Stored data entries:
_ _ _ _

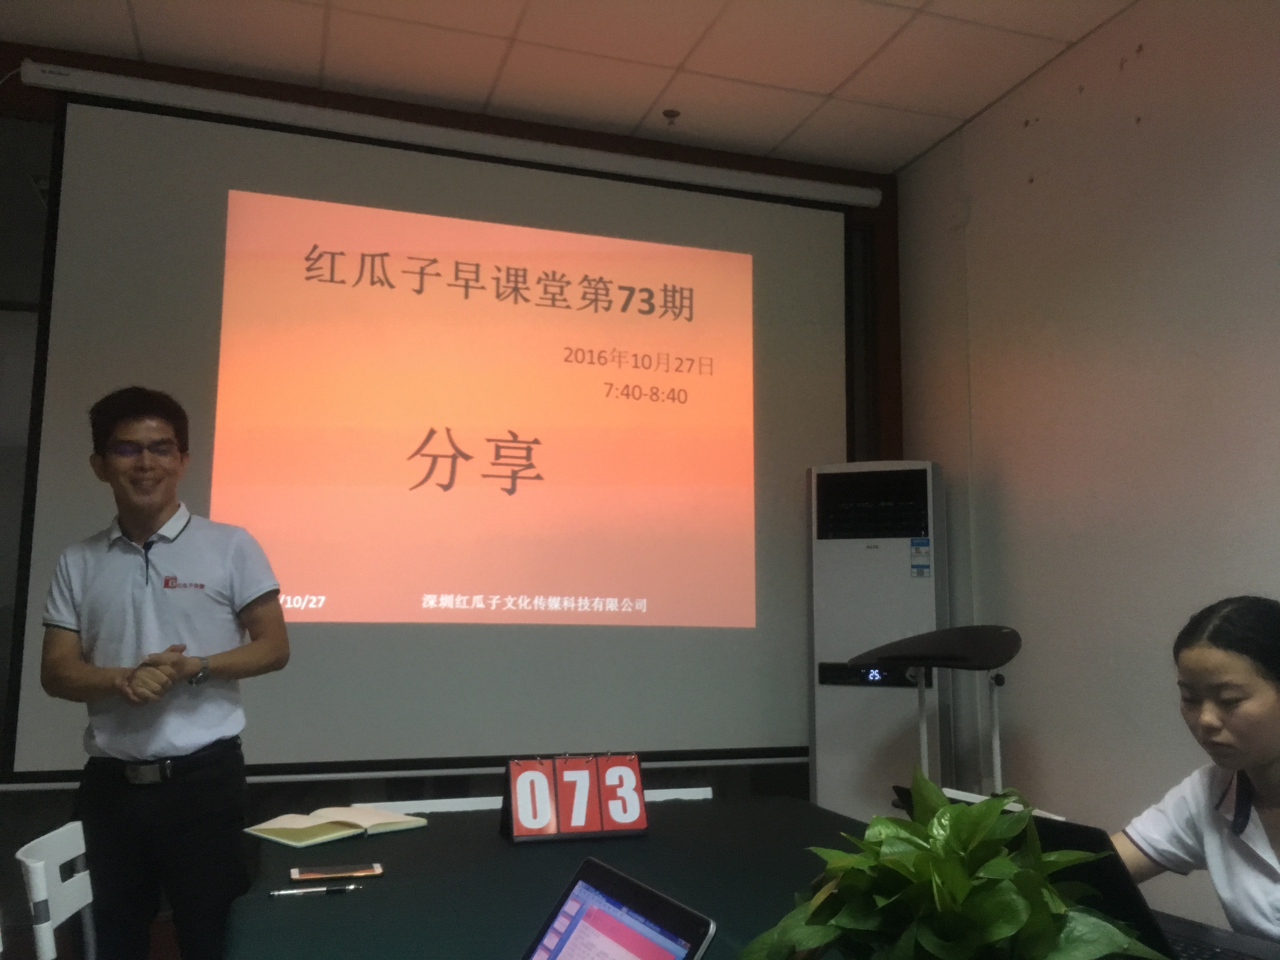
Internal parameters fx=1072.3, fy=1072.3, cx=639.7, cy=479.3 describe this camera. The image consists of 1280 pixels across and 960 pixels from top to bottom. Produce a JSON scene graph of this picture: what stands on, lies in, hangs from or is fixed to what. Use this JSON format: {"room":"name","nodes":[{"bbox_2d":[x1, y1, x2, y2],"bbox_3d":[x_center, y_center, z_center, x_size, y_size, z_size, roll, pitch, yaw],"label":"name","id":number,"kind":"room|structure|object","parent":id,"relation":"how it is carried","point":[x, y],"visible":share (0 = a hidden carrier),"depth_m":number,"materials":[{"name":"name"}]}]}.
{"room":"office","nodes":[
{"label":"office","id":0,"kind":"room"},
{"bbox_2d":[13,822,96,959],"bbox_3d":[-0.906,1.070,2.036,0.509,0.777,0.478,3,-8,-18],"label":"chair","id":1,"kind":"object","parent":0,"point":[35,896],"visible":0.91,"depth_m":2.03,"materials":[{"name":"white plastic"}]},
{"bbox_2d":[34,386,289,959],"bbox_3d":[-1.169,0.631,2.631,0.539,1.635,0.554,3,-8,-18],"label":"man","id":2,"kind":"object","parent":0,"point":[152,617],"visible":0.99,"depth_m":2.49},
{"bbox_2d":[0,49,904,917],"bbox_3d":[-1.111,0.145,3.536,4.672,2.990,0.191,3,-8,-18],"label":"back wall","id":3,"kind":"structure","parent":0,"point":[886,200],"depth_m":3.72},
{"bbox_2d":[3,73,856,787],"bbox_3d":[-0.501,-0.126,3.688,2.743,2.192,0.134,3,-8,-18],"label":"projection screen","id":4,"kind":"object","parent":3,"relation":"attached to","point":[62,334],"visible":0.93,"depth_m":3.59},
{"bbox_2d":[0,0,1145,174],"bbox_3d":[-0.185,-1.694,1.212,5.059,0.113,5.401,3,-8,-18],"label":"ceiling","id":5,"kind":"structure","parent":0,"point":[828,87],"depth_m":3.40,"materials":[{"name":"white tile"}]},
{"bbox_2d":[661,108,680,125],"bbox_3d":[0.110,-1.283,3.810,0.066,0.037,0.067,3,-8,-18],"label":"sprinkler head","id":6,"kind":"object","parent":5,"relation":"attached to","point":[669,114],"visible":0.97,"depth_m":3.80},
{"bbox_2d":[224,793,1278,959],"bbox_3d":[0.220,0.994,1.405,1.434,0.716,2.365,3,-8,-18],"label":"table","id":7,"kind":"object","parent":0,"point":[287,907],"visible":0.65,"depth_m":1.79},
{"bbox_2d":[267,882,365,897],"bbox_3d":[-0.525,0.660,1.719,0.140,0.010,0.010,3,-8,-18],"label":"pen","id":8,"kind":"object","parent":7,"relation":"on","point":[340,888],"visible":0.98,"depth_m":1.72,"materials":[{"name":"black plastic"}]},
{"bbox_2d":[242,804,432,846],"bbox_3d":[-0.633,0.713,2.238,0.222,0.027,0.318,-7,-10,42],"label":"open notebook","id":9,"kind":"object","parent":7,"relation":"on","point":[263,826],"visible":0.99,"depth_m":2.19,"materials":[{"name":"beige paper"}]},
{"bbox_2d":[290,862,385,881],"bbox_3d":[-0.519,0.673,1.838,0.148,0.008,0.070,3,-8,-18],"label":"smartphone","id":10,"kind":"object","parent":7,"relation":"on","point":[361,870],"visible":0.98,"depth_m":1.83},
{"bbox_2d":[500,752,649,843],"bbox_3d":[-0.132,0.642,2.182,0.286,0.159,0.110,3,-8,-18],"label":"number sign","id":11,"kind":"object","parent":7,"relation":"on","point":[515,813],"visible":0.99,"depth_m":2.16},
{"bbox_2d":[522,857,718,959],"bbox_3d":[-0.122,0.482,0.942,0.320,0.206,0.329,4,-9,-28],"label":"laptop","id":12,"kind":"object","parent":7,"relation":"on","point":[682,945],"visible":0.99,"depth_m":1.03,"materials":[{"name":"metal"}]},
{"bbox_2d":[741,763,1154,959],"bbox_3d":[0.280,0.427,0.986,0.367,0.312,0.371,-6,-10,38],"label":"potted plant","id":13,"kind":"object","parent":7,"relation":"on","point":[1005,864],"visible":0.99,"depth_m":0.94,"materials":[{"name":"green plant"}]},
{"bbox_2d":[900,784,1274,959],"bbox_3d":[0.611,0.537,1.449,0.333,0.227,0.361,5,-9,-32],"label":"laptop","id":14,"kind":"object","parent":7,"relation":"on","point":[1116,888],"visible":0.3,"depth_m":1.35,"materials":[{"name":"black metal"}]},
{"bbox_2d":[803,460,950,822],"bbox_3d":[0.819,0.783,3.649,0.466,1.694,0.381,-3,-8,22],"label":"air conditioner","id":15,"kind":"object","parent":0,"point":[894,552],"visible":0.74,"depth_m":3.55,"materials":[{"name":"white"}]},
{"bbox_2d":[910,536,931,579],"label":"energy label sticker","id":16,"kind":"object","parent":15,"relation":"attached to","point":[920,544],"visible":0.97,"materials":[{"name":"paper"}]},
{"bbox_2d":[853,624,1022,795],"bbox_3d":[0.863,0.991,3.009,0.521,1.152,0.531,3,-8,-18],"label":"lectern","id":17,"kind":"object","parent":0,"point":[931,654],"visible":0.76,"depth_m":3.00,"materials":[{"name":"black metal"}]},
{"bbox_2d":[890,0,1279,936],"bbox_3d":[1.944,-0.097,1.622,0.161,2.998,5.440,3,-8,-18],"label":"right wall","id":18,"kind":"structure","parent":0,"point":[1146,52],"depth_m":3.13,"materials":[{"name":"paint"}]},
{"bbox_2d":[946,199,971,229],"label":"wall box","id":19,"kind":"object","parent":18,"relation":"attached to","point":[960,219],"visible":0.96,"depth_m":3.87,"materials":[{"name":"white plastic"}]},
{"bbox_2d":[1111,595,1279,951],"bbox_3d":[1.033,0.722,1.710,0.596,1.001,0.701,5,-9,-30],"label":"woman","id":20,"kind":"object","parent":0,"point":[1265,692],"visible":0.89,"depth_m":1.72}
]}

_ _ _ _

* [TASK INSTRUCTIONS]
Without the pictures, retype all of the data above exactly.

* [YOUR SOLUTION]
Internal parameters fx=1072.3, fy=1072.3, cx=639.7, cy=479.3 describe this camera. The image consists of 1280 pixels across and 960 pixels from top to bottom. Produce a JSON scene graph of this picture: what stands on, lies in, hangs from or is fixed to what. Use this JSON format: {"room":"name","nodes":[{"bbox_2d":[x1, y1, x2, y2],"bbox_3d":[x_center, y_center, z_center, x_size, y_size, z_size, roll, pitch, yaw],"label":"name","id":number,"kind":"room|structure|object","parent":id,"relation":"how it is carried","point":[x, y],"visible":share (0 = a hidden carrier),"depth_m":number,"materials":[{"name":"name"}]}]}.
{"room":"office","nodes":[
{"label":"office","id":0,"kind":"room"},
{"bbox_2d":[13,822,96,959],"bbox_3d":[-0.906,1.070,2.036,0.509,0.777,0.478,3,-8,-18],"label":"chair","id":1,"kind":"object","parent":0,"point":[35,896],"visible":0.91,"depth_m":2.03,"materials":[{"name":"white plastic"}]},
{"bbox_2d":[34,386,289,959],"bbox_3d":[-1.169,0.631,2.631,0.539,1.635,0.554,3,-8,-18],"label":"man","id":2,"kind":"object","parent":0,"point":[152,617],"visible":0.99,"depth_m":2.49},
{"bbox_2d":[0,49,904,917],"bbox_3d":[-1.111,0.145,3.536,4.672,2.990,0.191,3,-8,-18],"label":"back wall","id":3,"kind":"structure","parent":0,"point":[886,200],"depth_m":3.72},
{"bbox_2d":[3,73,856,787],"bbox_3d":[-0.501,-0.126,3.688,2.743,2.192,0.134,3,-8,-18],"label":"projection screen","id":4,"kind":"object","parent":3,"relation":"attached to","point":[62,334],"visible":0.93,"depth_m":3.59},
{"bbox_2d":[0,0,1145,174],"bbox_3d":[-0.185,-1.694,1.212,5.059,0.113,5.401,3,-8,-18],"label":"ceiling","id":5,"kind":"structure","parent":0,"point":[828,87],"depth_m":3.40,"materials":[{"name":"white tile"}]},
{"bbox_2d":[661,108,680,125],"bbox_3d":[0.110,-1.283,3.810,0.066,0.037,0.067,3,-8,-18],"label":"sprinkler head","id":6,"kind":"object","parent":5,"relation":"attached to","point":[669,114],"visible":0.97,"depth_m":3.80},
{"bbox_2d":[224,793,1278,959],"bbox_3d":[0.220,0.994,1.405,1.434,0.716,2.365,3,-8,-18],"label":"table","id":7,"kind":"object","parent":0,"point":[287,907],"visible":0.65,"depth_m":1.79},
{"bbox_2d":[267,882,365,897],"bbox_3d":[-0.525,0.660,1.719,0.140,0.010,0.010,3,-8,-18],"label":"pen","id":8,"kind":"object","parent":7,"relation":"on","point":[340,888],"visible":0.98,"depth_m":1.72,"materials":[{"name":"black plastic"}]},
{"bbox_2d":[242,804,432,846],"bbox_3d":[-0.633,0.713,2.238,0.222,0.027,0.318,-7,-10,42],"label":"open notebook","id":9,"kind":"object","parent":7,"relation":"on","point":[263,826],"visible":0.99,"depth_m":2.19,"materials":[{"name":"beige paper"}]},
{"bbox_2d":[290,862,385,881],"bbox_3d":[-0.519,0.673,1.838,0.148,0.008,0.070,3,-8,-18],"label":"smartphone","id":10,"kind":"object","parent":7,"relation":"on","point":[361,870],"visible":0.98,"depth_m":1.83},
{"bbox_2d":[500,752,649,843],"bbox_3d":[-0.132,0.642,2.182,0.286,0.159,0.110,3,-8,-18],"label":"number sign","id":11,"kind":"object","parent":7,"relation":"on","point":[515,813],"visible":0.99,"depth_m":2.16},
{"bbox_2d":[522,857,718,959],"bbox_3d":[-0.122,0.482,0.942,0.320,0.206,0.329,4,-9,-28],"label":"laptop","id":12,"kind":"object","parent":7,"relation":"on","point":[682,945],"visible":0.99,"depth_m":1.03,"materials":[{"name":"metal"}]},
{"bbox_2d":[741,763,1154,959],"bbox_3d":[0.280,0.427,0.986,0.367,0.312,0.371,-6,-10,38],"label":"potted plant","id":13,"kind":"object","parent":7,"relation":"on","point":[1005,864],"visible":0.99,"depth_m":0.94,"materials":[{"name":"green plant"}]},
{"bbox_2d":[900,784,1274,959],"bbox_3d":[0.611,0.537,1.449,0.333,0.227,0.361,5,-9,-32],"label":"laptop","id":14,"kind":"object","parent":7,"relation":"on","point":[1116,888],"visible":0.3,"depth_m":1.35,"materials":[{"name":"black metal"}]},
{"bbox_2d":[803,460,950,822],"bbox_3d":[0.819,0.783,3.649,0.466,1.694,0.381,-3,-8,22],"label":"air conditioner","id":15,"kind":"object","parent":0,"point":[894,552],"visible":0.74,"depth_m":3.55,"materials":[{"name":"white"}]},
{"bbox_2d":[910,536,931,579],"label":"energy label sticker","id":16,"kind":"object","parent":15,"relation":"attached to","point":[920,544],"visible":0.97,"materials":[{"name":"paper"}]},
{"bbox_2d":[853,624,1022,795],"bbox_3d":[0.863,0.991,3.009,0.521,1.152,0.531,3,-8,-18],"label":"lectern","id":17,"kind":"object","parent":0,"point":[931,654],"visible":0.76,"depth_m":3.00,"materials":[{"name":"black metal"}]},
{"bbox_2d":[890,0,1279,936],"bbox_3d":[1.944,-0.097,1.622,0.161,2.998,5.440,3,-8,-18],"label":"right wall","id":18,"kind":"structure","parent":0,"point":[1146,52],"depth_m":3.13,"materials":[{"name":"paint"}]},
{"bbox_2d":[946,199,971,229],"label":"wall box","id":19,"kind":"object","parent":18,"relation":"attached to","point":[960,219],"visible":0.96,"depth_m":3.87,"materials":[{"name":"white plastic"}]},
{"bbox_2d":[1111,595,1279,951],"bbox_3d":[1.033,0.722,1.710,0.596,1.001,0.701,5,-9,-30],"label":"woman","id":20,"kind":"object","parent":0,"point":[1265,692],"visible":0.89,"depth_m":1.72}
]}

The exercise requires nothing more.